TASK BRIEF:
Write the data out again exactly, with no pictures.

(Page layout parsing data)
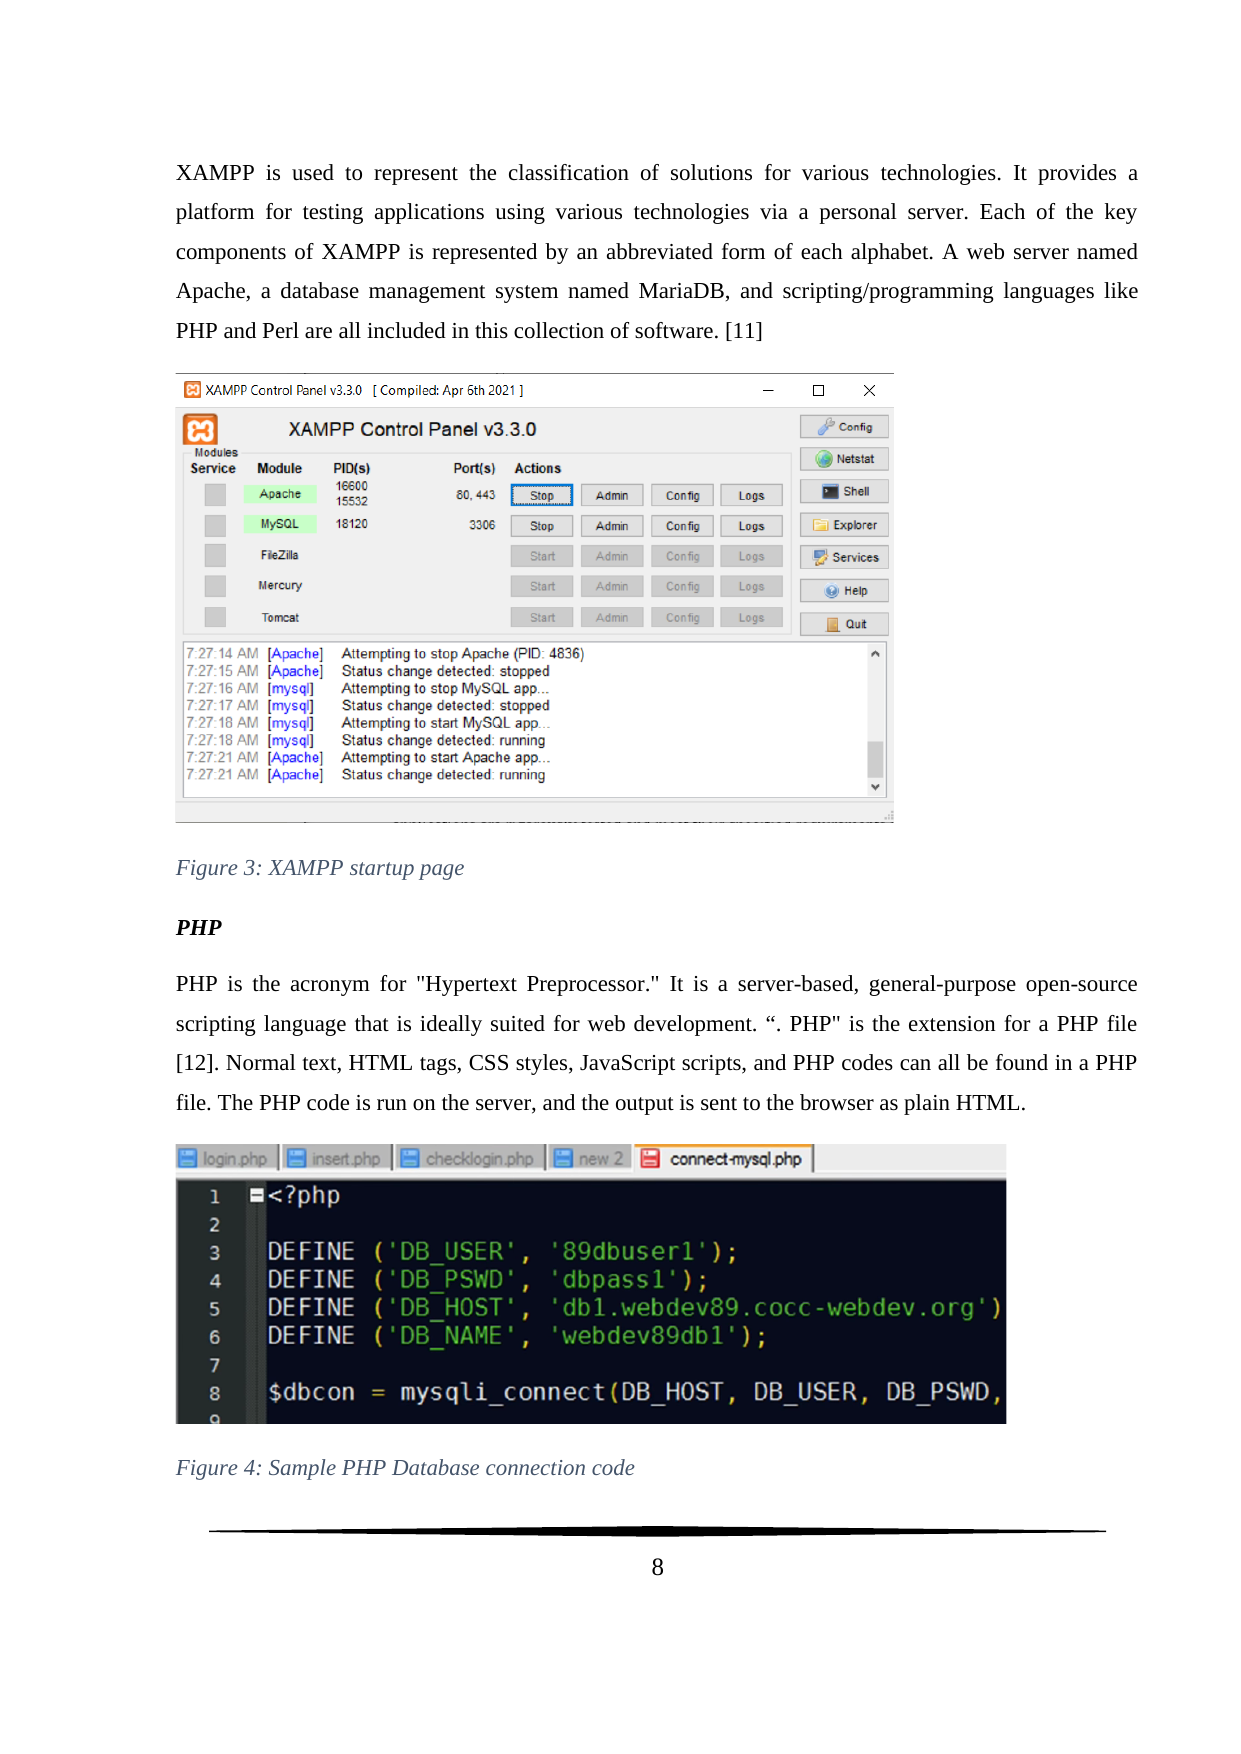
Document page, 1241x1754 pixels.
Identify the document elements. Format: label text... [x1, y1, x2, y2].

text PHP is the acronym for "Hypertext Preprocessor." It is a server-based, general-purpose open-source scripting language that is ideally suited for web development. “. PHP" is the extension for a PHP file [12]. Normal text, HTML tags, CSS styles, JavaScript scripts, and PHP codes can all be found in a PHP file. The PHP code is run on the server, and the output is sent to the browser as plain HTML. [176, 970, 1140, 1115]
picture [175, 1144, 1007, 1424]
text PHP [176, 914, 1140, 940]
picture [175, 373, 894, 823]
text Figure 3: XAMPP startup page [176, 854, 1140, 880]
text XAMPP is used to represent the classification of solutions for various technologies. It provides a platform for testing applications using various technologies via a personal server. Each of the key components of XAMPP is represented by an abbreviated form of each alphabet. A web server named Apache, a database management system named MariaDB, and scripting/programming languages like PHP and Perl are all included in this collection of software. [11] [176, 159, 1140, 343]
text Figure 4: Sample PHP Database connection code [176, 1454, 1140, 1481]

ANSWER SECTION:
Document page, 1241x1754 pixels.
Identify the document elements. Format: label text... [x1, y1, x2, y2].

text PHP is the acronym for "Hypertext Preprocessor." It is a server-based, general-purpose open-source scripting language that is ideally suited for web development. “. PHP" is the extension for a PHP file [12]. Normal text, HTML tags, CSS styles, JavaScript scripts, and PHP codes can all be found in a PHP file. The PHP code is run on the server, and the output is sent to the browser as plain HTML. [176, 970, 1140, 1115]
picture [175, 1144, 1007, 1424]
text PHP [176, 914, 1140, 940]
picture [175, 373, 894, 823]
text Figure 3: XAMPP startup page [176, 854, 1140, 880]
text XAMPP is used to represent the classification of solutions for various technologies. It provides a platform for testing applications using various technologies via a personal server. Each of the key components of XAMPP is represented by an abbreviated form of each alphabet. A web server named Apache, a database management system named MariaDB, and scripting/programming languages like PHP and Perl are all included in this collection of software. [11] [176, 159, 1140, 343]
text Figure 4: Sample PHP Database connection code [176, 1454, 1140, 1481]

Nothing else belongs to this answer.